Joe Biden saiu vencedor das eleições mais importantes da história recente dos Estados Unidos da América. Os norte-americanos e, no geral, o mundo ocidental, podem respirar de alívio com a vitória do democrata e, consequentemente, com uma administração mais humanista, democrática e transparente do que a anterior. Ainda assim, são vários os desafios que terá pela frente:
Em primeiro lugar, há a evidente necessidade de
conciliar um país que está partido ao meio e em duas trincheiras. Há os Estados
Unidos do progresso, da evolução e da justiça social, que votaram em Biden, e
os Estados Unidos de Trump, que seguem religiosamente o seu líder e aplaudem a
sua política autodestrutiva. Estes dois lados não se ouvem, vivem
entrincheirados e os EUA não aguentam mais. Não aguentam mais tendo em conta
que atravessam uma enorme catástrofe pandémica, uma crise económica consequente
e uma desigualdade social cada vez maior. E não aguentam mais a tensão como a
registada em momentos como a insurreição no Capitólio ou os abusos policiais e
grupos armados contra minorias. É necessário sarar, é necessário que se ouçam
uns aos outros, e criar estabilidade e construção de um caminho pacífico.

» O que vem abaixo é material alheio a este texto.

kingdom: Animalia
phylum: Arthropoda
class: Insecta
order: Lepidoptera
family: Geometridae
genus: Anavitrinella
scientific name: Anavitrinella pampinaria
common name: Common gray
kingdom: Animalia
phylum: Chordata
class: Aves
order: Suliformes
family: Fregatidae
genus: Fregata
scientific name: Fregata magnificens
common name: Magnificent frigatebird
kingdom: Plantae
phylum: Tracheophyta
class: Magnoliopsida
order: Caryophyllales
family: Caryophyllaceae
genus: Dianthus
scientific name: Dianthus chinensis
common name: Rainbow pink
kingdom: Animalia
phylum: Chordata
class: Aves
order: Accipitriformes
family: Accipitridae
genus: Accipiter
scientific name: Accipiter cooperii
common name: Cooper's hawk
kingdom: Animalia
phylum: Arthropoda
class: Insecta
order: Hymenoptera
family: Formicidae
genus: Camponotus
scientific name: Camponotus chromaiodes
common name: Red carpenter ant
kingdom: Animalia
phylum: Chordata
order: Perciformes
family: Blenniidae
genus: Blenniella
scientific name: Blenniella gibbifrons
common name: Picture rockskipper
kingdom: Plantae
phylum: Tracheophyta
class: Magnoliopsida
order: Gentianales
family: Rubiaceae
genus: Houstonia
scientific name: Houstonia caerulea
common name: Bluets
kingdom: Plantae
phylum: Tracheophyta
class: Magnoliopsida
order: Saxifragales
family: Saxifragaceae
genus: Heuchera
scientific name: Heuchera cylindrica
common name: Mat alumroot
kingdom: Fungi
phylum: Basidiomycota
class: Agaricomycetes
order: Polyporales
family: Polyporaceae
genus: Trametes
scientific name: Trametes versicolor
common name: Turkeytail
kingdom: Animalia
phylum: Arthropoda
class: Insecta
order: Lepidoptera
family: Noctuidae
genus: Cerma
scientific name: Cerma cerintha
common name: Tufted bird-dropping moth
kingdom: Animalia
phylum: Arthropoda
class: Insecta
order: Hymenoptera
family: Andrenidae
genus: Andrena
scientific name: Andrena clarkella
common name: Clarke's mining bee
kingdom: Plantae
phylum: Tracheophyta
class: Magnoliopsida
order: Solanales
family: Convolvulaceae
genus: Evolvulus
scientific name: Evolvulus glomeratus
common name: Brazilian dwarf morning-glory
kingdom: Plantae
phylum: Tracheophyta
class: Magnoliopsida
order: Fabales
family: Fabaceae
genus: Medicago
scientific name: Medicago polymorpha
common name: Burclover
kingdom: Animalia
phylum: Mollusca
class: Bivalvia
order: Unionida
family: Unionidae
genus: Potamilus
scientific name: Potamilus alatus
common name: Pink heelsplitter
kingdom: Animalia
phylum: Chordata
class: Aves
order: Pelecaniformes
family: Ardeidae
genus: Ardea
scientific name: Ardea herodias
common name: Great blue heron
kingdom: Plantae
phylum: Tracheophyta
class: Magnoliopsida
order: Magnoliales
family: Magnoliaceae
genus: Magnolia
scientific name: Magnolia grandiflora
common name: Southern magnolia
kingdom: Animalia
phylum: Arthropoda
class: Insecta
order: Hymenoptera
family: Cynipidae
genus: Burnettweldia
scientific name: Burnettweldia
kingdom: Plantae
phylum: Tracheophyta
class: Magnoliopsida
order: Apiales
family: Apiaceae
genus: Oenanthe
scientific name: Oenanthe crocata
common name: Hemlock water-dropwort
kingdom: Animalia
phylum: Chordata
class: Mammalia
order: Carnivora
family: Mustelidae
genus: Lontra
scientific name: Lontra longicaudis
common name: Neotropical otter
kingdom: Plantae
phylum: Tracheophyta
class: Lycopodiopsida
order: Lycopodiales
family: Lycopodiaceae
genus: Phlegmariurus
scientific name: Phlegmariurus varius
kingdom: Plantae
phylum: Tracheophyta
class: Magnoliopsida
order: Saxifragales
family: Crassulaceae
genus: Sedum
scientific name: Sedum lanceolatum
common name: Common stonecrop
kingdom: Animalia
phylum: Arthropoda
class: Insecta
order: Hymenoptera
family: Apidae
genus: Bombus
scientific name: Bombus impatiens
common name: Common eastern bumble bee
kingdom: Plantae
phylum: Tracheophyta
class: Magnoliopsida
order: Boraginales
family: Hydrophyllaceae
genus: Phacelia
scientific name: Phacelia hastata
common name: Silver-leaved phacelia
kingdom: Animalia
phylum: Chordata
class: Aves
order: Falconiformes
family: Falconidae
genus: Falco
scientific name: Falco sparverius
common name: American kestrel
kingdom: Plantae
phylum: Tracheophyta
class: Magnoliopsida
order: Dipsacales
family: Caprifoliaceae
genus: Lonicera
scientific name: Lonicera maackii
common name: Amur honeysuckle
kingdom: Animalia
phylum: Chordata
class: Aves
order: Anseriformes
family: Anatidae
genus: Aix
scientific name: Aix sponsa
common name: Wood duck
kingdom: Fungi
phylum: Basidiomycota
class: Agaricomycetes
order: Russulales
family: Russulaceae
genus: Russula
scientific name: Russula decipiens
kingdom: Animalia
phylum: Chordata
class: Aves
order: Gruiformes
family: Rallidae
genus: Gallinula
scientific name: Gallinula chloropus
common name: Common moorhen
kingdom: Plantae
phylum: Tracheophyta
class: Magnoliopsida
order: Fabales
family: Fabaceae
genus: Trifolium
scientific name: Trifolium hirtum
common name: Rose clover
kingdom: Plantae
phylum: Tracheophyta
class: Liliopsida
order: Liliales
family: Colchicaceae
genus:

Outra prioridade terá de ser, obviamente, a gestão da
pandemia da Covid-19. A postura da anterior administração foi irresponsável, em
alguns momentos quase negacionista e até criminosa, e levou a resultados
dramaticamente maus: os Estados Unidos lideram em número de casos, número de
mortos e são o oitavo país com mais casos por milhão; há hospitais em ponto de
rutura, o desemprego disparou e a economia está caótica. Este dossier será dos
mais difíceis de Joe Biden e também dos mais fundamentais. É vital parar a
propagação do vírus e recuperar a economia e, maioritariamente, os empregos,
com estímulos como um novo plano Marshall se necessário, como o próprio Biden
propôs em vários debates.
A recuperação económica, e a própria reestruturação da
economia, terá de continuar no pós-covid. A cada ano que passa, as fragilidades
do modelo neoliberal americano são mais claras, com milhões a viverem de forma
miserável, sem acesso a cuidados de saúde dignos por falta de dinheiro e/ou
seguradora, sem as mesmas hipóteses de outros na educação, sem emprego estável
e, em muitos destes casos, condenados à indigência e/ou a uma morte lenta e
degradante. Enquanto isso, alguns oligarcas e bilionários veem as suas fortunas
aumentarem ano após ano. É necessário um Estado mais forte e mais capaz de
regular a economia, redistribuir de forma justa a riqueza e proteger os direitos,
liberdades e garantias dos americanos, nomeadamente dos trabalhadores, dos mais
desfavorecidos e de uma classe média qualificada e nem sempre beneficiada. A
questão de um serviço nacional e universal de saúde é talvez a mais fundamental
e mais falada, mas é importante referir também a criação de empregos mais
estáveis e sustentáveis, a proteção laboral e até uma reindustrialização, que
englobe os valores de transição energética e economia circular.
(Este último ponto será também essencial para o próprio
Partido Democrata, tendo em conta que foi precisamente entre a classe
trabalhadora de Estados profundamente industrializados (em muitos deles com
enorme fecho de fábricas) que se viu uma enorme inversão de voto: outrora
Democratas, estes eleitores tenderam a ficar desacreditados após vários
problemas sentidos nos seus empregos e aderiram à retórica populista de Trump,
que conseguiu pintar a Rust Belt de vermelho em 2016 e quase o conseguiu
repetir em 2020. Se o Partido Democrata e a administração Biden-Harris quiserem
construir uma alternativa à esquerda e com políticas sociais fortes, não poderá
abdicar de representar este grupo de pessoas.)
Por último, destaque para a referência de Biden por
várias vezes, incluindo na tomada de posse, à ação climática. Os indicadores
que mostram a urgência de uma inversão total de sentido nas políticas e no
modelo quer económico quer de industrialização são inequívocos, e como potência
maior do Mundo é uma das partes mais decisivas nessa matéria. E, olhando para a
ditadura autocrática chinesa dominada pelo capitalismo de Estado e para a
postura negacionista da Rússia de Putin, os EUA são realmente a parte que mais
poderá fazer. Biden, nesse sentido, promete voltar aos acordos de Paris e
apostar numa economia circular que visa a neutralidade carbónica num futuro
mais ou menos próximo. Veremos que medidas corajosas será capaz de tomar tendo
em contra os importantes lobbies das energias fósseis.
Depois do pesadelo trumpiano, a tomada de posse de Joe
Biden e Kamala Harris representa um momento de esperança da afirmação da
democracia. Esperemos que a esperança dê frutos em muitas áreas.